Retype the Bobby Roe biography from "- Born: December" to "Soderbergh was directing.".

◆ Reading passage ◆
--- BEGIN ---

- Born: December 15 Columbia, South Carolina, United States
- Occupations: Actor, Director, Screenwriter, Author

= Bobby Roe =

American actor

Bobby Roe (born December 15, 1978) is an American actor, director, and screenwriter, primarily known for his film The Houses October Built and its sequel The Houses October Built 2.

==Career==
He grew up in Dallas, Texas and graduated from Plano Senior High School. Attended UCLA and was an All-American pitcher on their baseball team where he played alongside MLB All Star's Chase Utley, Eric Byrnes and Garrett Atkins. He was then cast as a stunt double for Roger Clemens in Zack Snyder's "Rocket Unit" Cingular commercial. Roe eventually received his masters in film at Loyola Marymount University and went on to be a writer/producer that helped launch Reelz Channel. He was originally cast as Mark Mulder in Moneyball when Steven Soderbergh was directing.

Roe directed, wrote and starred in the film The Houses October Built in 2014, and its sequel The Houses October Built 2. His brother Mikey Roe, Zack Andrews, Jeff Larson, and Brandy Schaefer appear as themselves. Both he and Zack Andrews have also written the children's book Narah and the Unicorn - The Original Narwhal Story.

According to Entertainment Weekly and Variety, Roe will direct and write a segment of the horror anthology, Isolation.

Roe has been tapped to write and direct the shared horror universe film "A Wicked Tale" from the producers of The Walking Dead.

Forbes and UploadVR released that Roe and Andrews, with the help of their company Haunt Society, helped create the first sanctioned virtual reality haunted house for Rec_Room_(video_game).

--- END ---

◆ Data entries ◆
--- BEGIN ---

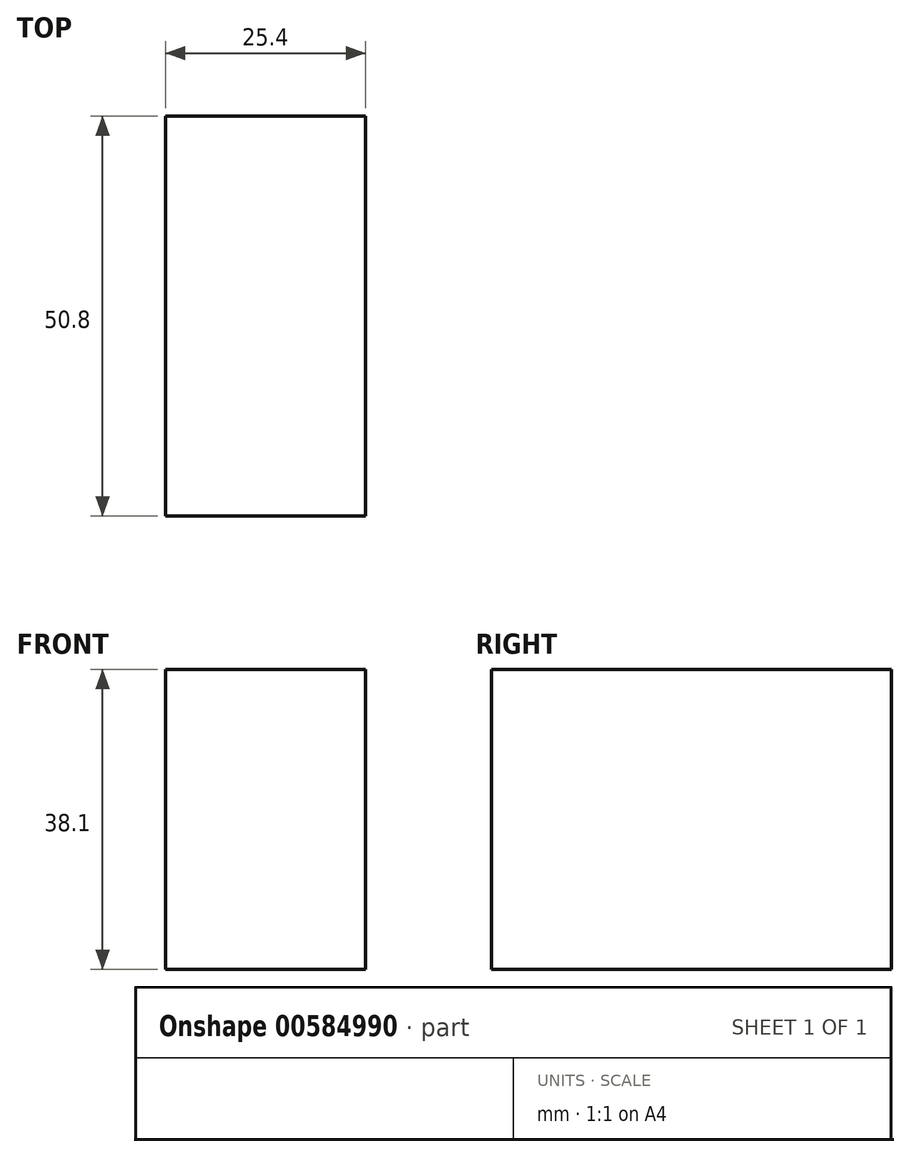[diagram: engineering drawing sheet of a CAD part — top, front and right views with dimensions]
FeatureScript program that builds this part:
annotation { "Feature Type Name" : "Feature", "Feature Type Description" : "" }
export const myFeature = defineFeature(function(context is Context, id is Id, definition is map)
    precondition{}
    {
        {
            var Q0;
            Q0=qCreatedBy(makeId("Top.planeOp"),FACE);
            var sketch = newSketch(context, id + "F0", { "sketchPlane" : qUnion([Q0])});
            skLineSegment(sketch, "E0.bottom", {"start": v(12.7, 25.4) * mm, "end": v(-12.7, 25.4) * mm});
            skLineSegment(sketch, "E0.top", {"start": v(12.7, -25.4) * mm, "end": v(-12.7, -25.4) * mm});
            skLineSegment(sketch, "E0.left", {"start": v(12.7, 25.4) * mm, "end": v(12.7, -25.4) * mm});
            skLineSegment(sketch, "E0.right", {"start": v(-12.7, 25.4) * mm, "end": v(-12.7, -25.4) * mm});
            skPoint(sketch, "E0.middle", {"position": v(0, 0) * mm});
            skSolve(sketch);
        }
        {
            var Q0;
            Q0 = qSketchRegion(id + "F0", true);
            extrude(context, id + "F1", {"entities" : qUnion([Q0]), "depth" : 38.1 * mm, "offsetDistance" : 25.4 * mm});
        }
    });
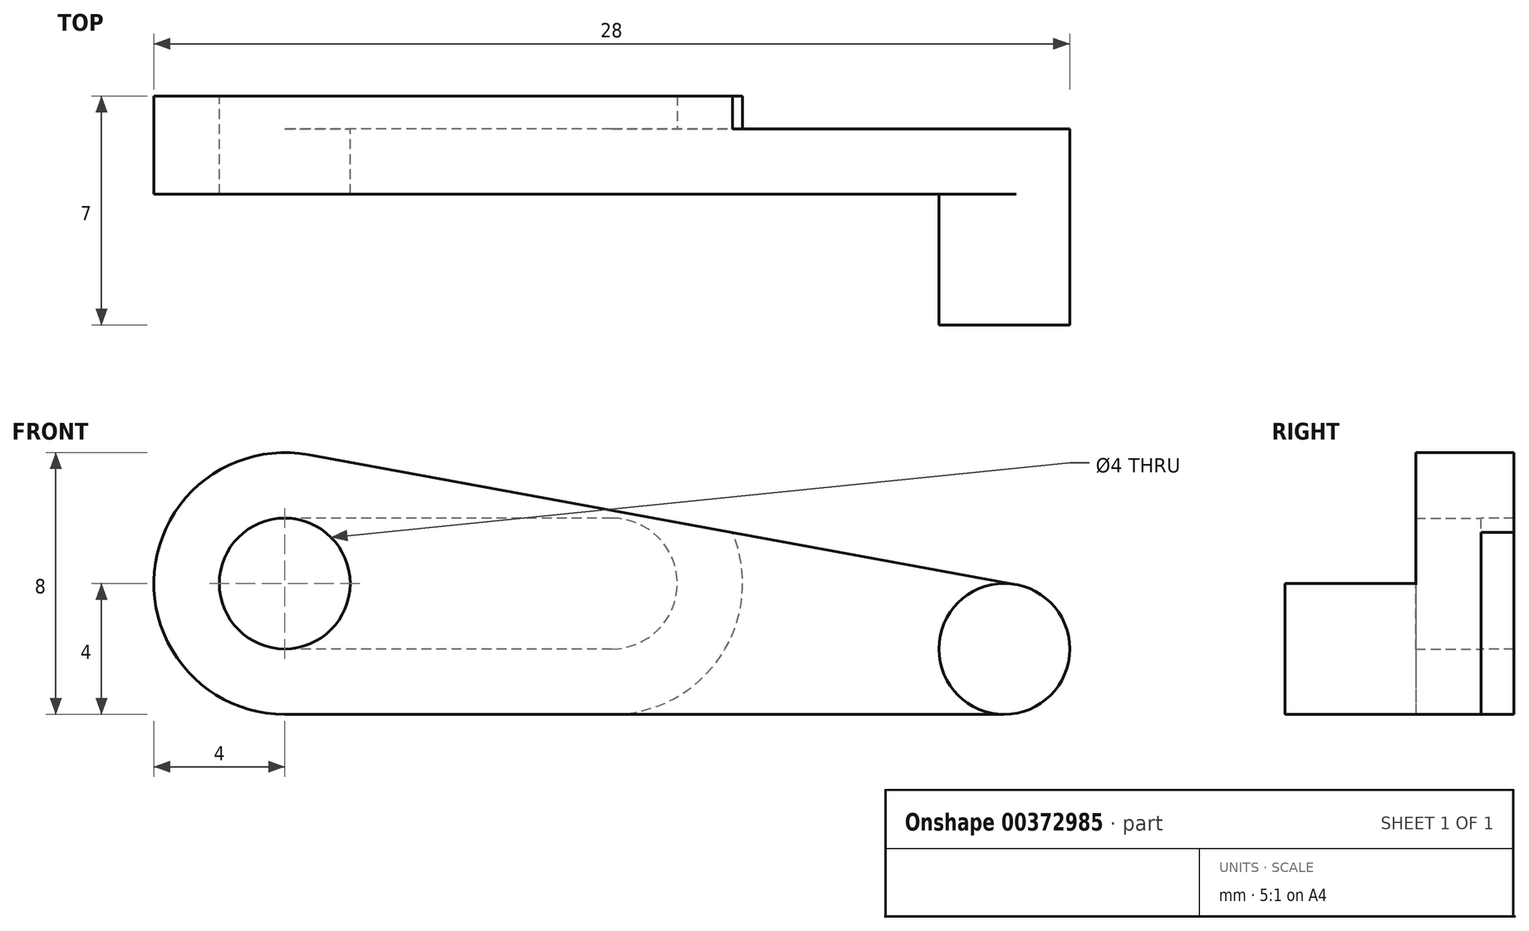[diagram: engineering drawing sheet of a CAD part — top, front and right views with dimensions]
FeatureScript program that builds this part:
annotation { "Feature Type Name" : "Feature", "Feature Type Description" : "" }
export const myFeature = defineFeature(function(context is Context, id is Id, definition is map)
    precondition{}
    {
        {
            var Q0;
            Q0=qCreatedBy(makeId("Front.planeOp"),FACE);
            var sketch = newSketch(context, id + "F0", { "sketchPlane" : qUnion([Q0])});
            skLineSegment(sketch, "E0.bottom", {"start": v(0, -4) * mm, "end": v(22, -4) * mm});
            skLineSegment(sketch, "E0.left", {"start": v(0, -4) * mm, "end": v(0, 4) * mm, "construction": true});
            skArc(sketch, "E1", {"start": v(0.72, 3.93) * mm, "mid": v(-3.98, 0.36) * mm, "end": v(0, -4) * mm});
            skArc(sketch, "E2", {"start": v(22, -4) * mm, "mid": v(24, -2.18) * mm, "end": v(22.36, -0.03) * mm});
            skLineSegment(sketch, "E3", {"start": v(22.36, -0.03) * mm, "end": v(0.72, 3.93) * mm});
            skCircle(sketch, "E4", {"center": v(0, 0) * mm, "radius": 2 * mm});
            skSolve(sketch);
        }
        {
            var Q0;
            Q0 = qSketchRegion(id + "F0", true);
            extrude(context, id + "F1", {"entities" : qUnion([Q0]), "depth" : 2 * mm, "offsetDistance" : 25 * mm, "symmetric" : true});
        }
        {
            var Q0;
            Q0=makeQuery(id+"F1.opExtrude","CAP_FACE",FACE,{"disambiguationData":[OSD([sQuery(id+"F0.wireOp",EDGE,"E0.bottom"),sQuery(id+"F0.wireOp",EDGE,"E0.top"),sQuery(id+"F0.wireOp",EDGE,"E0.left"),sQuery(id+"F0.wireOp",EDGE,"M5Jn6zb8-pncU-IX0J-KVfS-lGjJH1RlpdTF")])],"isStart":false});
            var sketch = newSketch(context, id + "F2", { "sketchPlane" : qUnion([Q0])});
            skCircle(sketch, "E5", {"center": v(22, -2) * mm, "radius": 2 * mm});
            skSolve(sketch);
        }
        {
            var Q0;
            Q0 = qSketchRegion(id + "F2", true);
            extrude(context, id + "F3", {"entities" : qUnion([Q0]), "operationType" : NewBodyOperationType.ADD, "depth" : 4 * mm, "offsetDistance" : 25 * mm});
        }
        {
            var Q0;
            Q0=makeQuery(id+"F1.opExtrude","CAP_FACE",FACE,{"disambiguationData":[OSD([sQuery(id+"F0.wireOp",EDGE,"E0.bottom"),sQuery(id+"F0.wireOp",EDGE,"E1"),sQuery(id+"F0.wireOp",EDGE,"E2"),sQuery(id+"F0.wireOp",EDGE,"E3"),sQuery(id+"F0.wireOp",EDGE,"E4")])],"isStart":true});
            var sketch = newSketch(context, id + "F4", { "sketchPlane" : qUnion([Q0])});
            skLineSegment(sketch, "E6.0", {"start": v(-13.68, 1.56) * mm, "end": v(-0.72, 3.93) * mm});
            skArc(sketch, "E6.1", {"start": v(-0.72, 3.93) * mm, "mid": v(3.98, 0.36) * mm, "end": v(0, -4) * mm});
            skArc(sketch, "E6.2", {"start": v(0, -2) * mm, "mid": v(2, 0) * mm, "end": v(0, 2) * mm});
            skLineSegment(sketch, "E6.3", {"start": v(0, -4) * mm, "end": v(-10, -4) * mm});
            skArc(sketch, "E7", {"start": v(-10, 2) * mm, "mid": v(-12, 0) * mm, "end": v(-10, -2) * mm});
            skLineSegment(sketch, "E8", {"start": v(-10, 2) * mm, "end": v(0, 2) * mm});
            skLineSegment(sketch, "E9", {"start": v(-10, -2) * mm, "end": v(0, -2) * mm});
            skArc(sketch, "E10", {"start": v(-13.68, 1.56) * mm, "mid": v(-13.33, -2.21) * mm, "end": v(-10, -4) * mm});
            skPoint(sketch, "E11.orphan", {"position": v(-22.36, -0.03) * mm});
            skPoint(sketch, "E12.orphan", {"position": v(-22, -4) * mm});
            skSolve(sketch);
        }
        {
            var Q0;
            Q0 = qSketchRegion(id + "F4", true);
            extrude(context, id + "F5", {"entities" : qUnion([Q0]), "operationType" : NewBodyOperationType.ADD, "depth" : 1 * mm, "offsetDistance" : 25 * mm});
        }
    });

--- END ---

◆ Answer ◆
- Born: December 15 Columbia, South Carolina, United States
- Occupations: Actor, Director, Screenwriter, Author

= Bobby Roe =

American actor

Bobby Roe (born December 15, 1978) is an American actor, director, and screenwriter, primarily known for his film The Houses October Built and its sequel The Houses October Built 2.

==Career==
He grew up in Dallas, Texas and graduated from Plano Senior High School. Attended UCLA and was an All-American pitcher on their baseball team where he played alongside MLB All Star's Chase Utley, Eric Byrnes and Garrett Atkins. He was then cast as a stunt double for Roger Clemens in Zack Snyder's "Rocket Unit" Cingular commercial. Roe eventually received his masters in film at Loyola Marymount University and went on to be a writer/producer that helped launch Reelz Channel. He was originally cast as Mark Mulder in Moneyball when Steven Soderbergh was directing.